According to NYCEDC, there has been some interest in the project. The first Request for Proposals (RFP) for the project’s Beach 21st Street mixed-use development — a long-term ground lease and development of an approximately 42,500 square- foot-site, “attracted over 100 developers, sub-contractors and suppliers to the Inform- ation Session,” Bourinaris told The Wave.

“In the Urban Renewal Area (which encompasses a vacant lot on Mott Avenue between Redfern and Central avenues) the land use actions are to acquire properties that are difficult sites to develop individually and bundle them and sell them,” said Rebecca Gafvert, assistant vice president of development with NYCEDC. “We are very sensitive to community concerns of density, building heights, permanent affordability of proposed housing and parking.”

Susan Locke, publisher of The Wave, raised concerns about the omission of including a school in the project, specifically mentioning the Arverne by the Sea development citing that, “in their original plans, a school was included, but after 12 years, a school has yet to be built.”

Gafvert answered that “the numbers are not justifying a school now in the plan.”

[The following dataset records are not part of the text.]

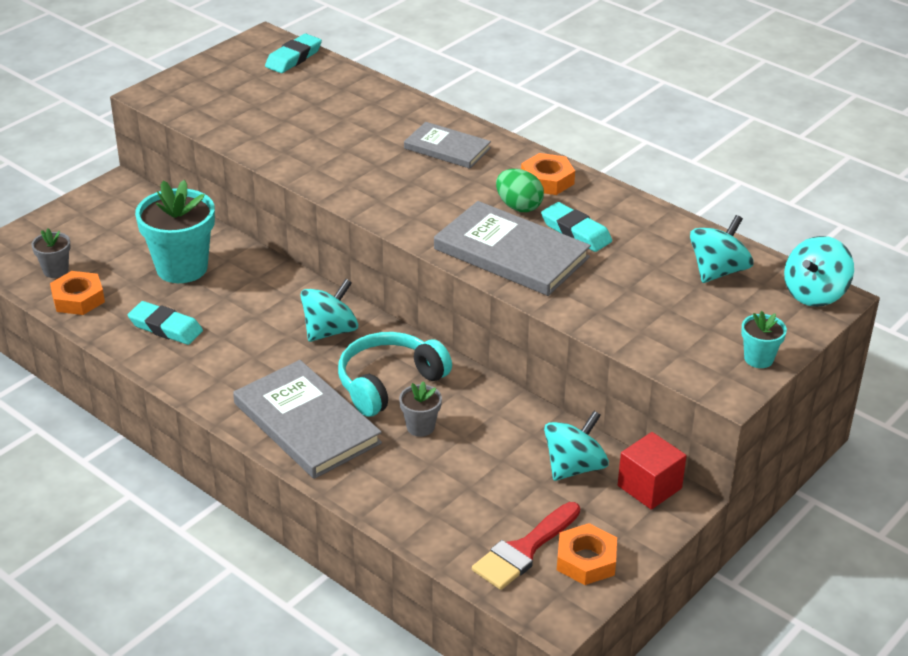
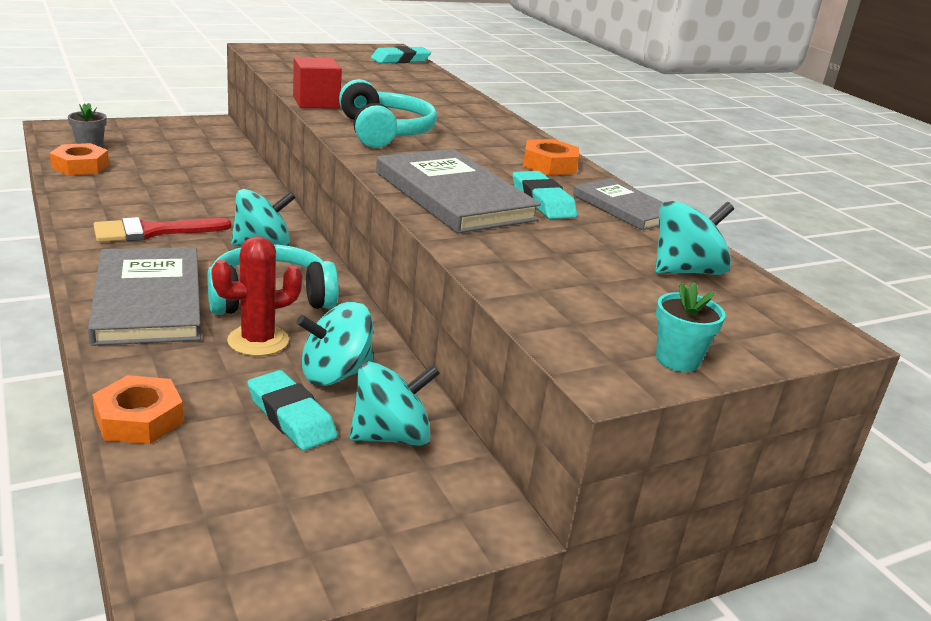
camera: 20 degrees right, 10 degrees down
turquoise eraser [128,301,203,345] -> turquoise eraser moved to [247,370,337,450]
turquoise flower pot [135,180,215,283] -> none
grey flower pot [399,381,442,437] -> red cactus [211,236,302,356]
grey book [404,122,491,169] -> grey book moved to [573,178,664,230]
red brush [472,502,580,590] -> red brush moved to [93,217,231,242]
green egg [496,169,544,212] -> none
orange nut [557,523,617,585] -> orange nut moved to [92,375,184,444]
red cube [618,432,687,510] -> red cube moved to [293,57,342,109]
turquoise spinning top [784,236,854,307] -> turquoise spinning top moved to [296,302,374,386]
none -> turquoise headphones [339,79,437,148]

Sanford Bernstein, The Wave’s general manager, expressed concern about funding for the project and mentioned that the rezoning of the area seems “to be a gift to landowners. For example, land worth $100,000 could be sold for $2 million. Are we to allow speculative profits to be made as we try to make social progress? This could be a problematic by-product. How do we handle that?”

“The city cannot control what private developers do,” Gafvert responded.

As of January 30, the project certified into the Uniform Land Use Review Procedure (ULURP) — a seven-month stretch giving the community board, borough president, city planning commission, the city council and the mayor, ample time to review the plan.